**Data in this exercise:**
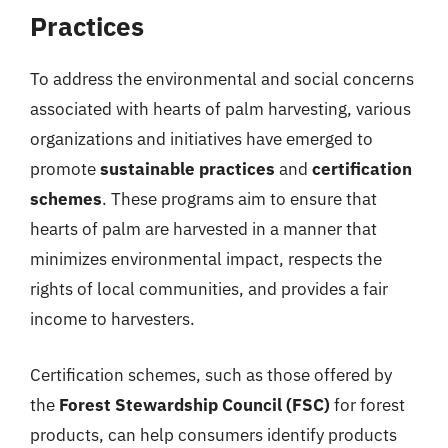
Practices
To address the environmental and social concerns
associated with hearts of palm harvesting, various
organizations and initiatives have emerged to
promote
sustainable practices
and
certification
schemes
. These programs aim to ensure that
hearts of palm are harvested in a manner that
minimizes environmental impact, respects the
rights of local communities, and provides a fair
income to harvesters.
Certification schemes, such as those offered by
the
Forest Stewardship Council (FSC)
for forest
products, can help consumers identify products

**Problem:** Rewrite the text of the entries with every "hearts of palm" changed to "palm hearts" and nothing else altered. Leave out the pictures.

**Result of this task:**
Practices
To address the environmental and social concerns
associated with palm hearts harvesting, various
organizations and initiatives have emerged to
promote
sustainable practices
and
certification
schemes
. These programs aim to ensure that
palm hearts are harvested in a manner that
minimizes environmental impact, respects the
rights of local communities, and provides a fair
income to harvesters.
Certification schemes, such as those offered by
the
Forest Stewardship Council (FSC)
for forest
products, can help consumers identify products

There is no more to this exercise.